§ Exercise goal
Go through the records below and report each line with "INEOS" in it.

Records from a data source:
════
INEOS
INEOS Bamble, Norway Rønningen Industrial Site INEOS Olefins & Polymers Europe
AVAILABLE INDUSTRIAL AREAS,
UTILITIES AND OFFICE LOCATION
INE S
════
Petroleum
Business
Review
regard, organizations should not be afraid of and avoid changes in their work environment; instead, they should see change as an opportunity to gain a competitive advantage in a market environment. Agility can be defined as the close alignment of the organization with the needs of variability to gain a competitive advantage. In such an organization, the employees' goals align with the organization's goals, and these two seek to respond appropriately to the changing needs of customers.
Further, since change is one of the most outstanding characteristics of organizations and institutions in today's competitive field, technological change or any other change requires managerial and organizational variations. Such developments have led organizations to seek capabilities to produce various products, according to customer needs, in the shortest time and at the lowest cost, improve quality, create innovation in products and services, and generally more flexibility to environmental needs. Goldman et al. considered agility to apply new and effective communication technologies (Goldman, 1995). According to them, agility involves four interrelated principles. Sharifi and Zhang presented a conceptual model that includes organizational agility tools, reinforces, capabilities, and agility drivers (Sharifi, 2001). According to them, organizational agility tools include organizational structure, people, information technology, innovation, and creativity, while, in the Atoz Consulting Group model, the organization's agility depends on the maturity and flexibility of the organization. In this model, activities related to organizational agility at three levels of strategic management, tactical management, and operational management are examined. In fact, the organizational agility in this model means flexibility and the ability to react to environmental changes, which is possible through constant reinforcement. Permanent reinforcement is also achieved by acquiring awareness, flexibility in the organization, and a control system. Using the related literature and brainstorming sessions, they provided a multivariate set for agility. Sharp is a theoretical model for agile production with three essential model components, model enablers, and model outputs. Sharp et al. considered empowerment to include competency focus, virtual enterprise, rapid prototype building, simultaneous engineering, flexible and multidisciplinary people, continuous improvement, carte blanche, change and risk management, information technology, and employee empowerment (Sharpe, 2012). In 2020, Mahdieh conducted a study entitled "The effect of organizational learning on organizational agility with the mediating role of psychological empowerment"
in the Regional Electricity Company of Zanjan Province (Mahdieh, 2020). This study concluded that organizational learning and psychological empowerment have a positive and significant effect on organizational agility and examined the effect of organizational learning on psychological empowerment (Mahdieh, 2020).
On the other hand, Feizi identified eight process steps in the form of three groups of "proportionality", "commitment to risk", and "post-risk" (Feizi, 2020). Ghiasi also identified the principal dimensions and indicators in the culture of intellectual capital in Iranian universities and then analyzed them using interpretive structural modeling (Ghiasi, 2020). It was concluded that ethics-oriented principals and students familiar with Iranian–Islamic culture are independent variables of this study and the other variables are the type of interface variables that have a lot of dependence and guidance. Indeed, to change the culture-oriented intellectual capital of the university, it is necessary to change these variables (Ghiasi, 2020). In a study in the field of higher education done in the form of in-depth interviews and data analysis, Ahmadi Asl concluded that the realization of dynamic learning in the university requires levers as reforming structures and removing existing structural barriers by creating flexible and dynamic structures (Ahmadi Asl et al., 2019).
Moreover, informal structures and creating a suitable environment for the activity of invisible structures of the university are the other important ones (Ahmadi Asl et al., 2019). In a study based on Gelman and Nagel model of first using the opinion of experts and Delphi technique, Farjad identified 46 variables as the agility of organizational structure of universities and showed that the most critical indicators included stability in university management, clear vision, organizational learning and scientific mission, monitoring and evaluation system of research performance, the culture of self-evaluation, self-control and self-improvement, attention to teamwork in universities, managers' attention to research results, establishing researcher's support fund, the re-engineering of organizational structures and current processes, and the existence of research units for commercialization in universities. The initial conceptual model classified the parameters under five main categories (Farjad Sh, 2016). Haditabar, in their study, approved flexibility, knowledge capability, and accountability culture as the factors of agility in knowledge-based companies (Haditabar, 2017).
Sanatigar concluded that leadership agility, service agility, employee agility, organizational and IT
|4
════
§ Answer to this task
INEOS
INEOS Bamble, Norway Rønningen Industrial Site INEOS Olefins & Polymers Europe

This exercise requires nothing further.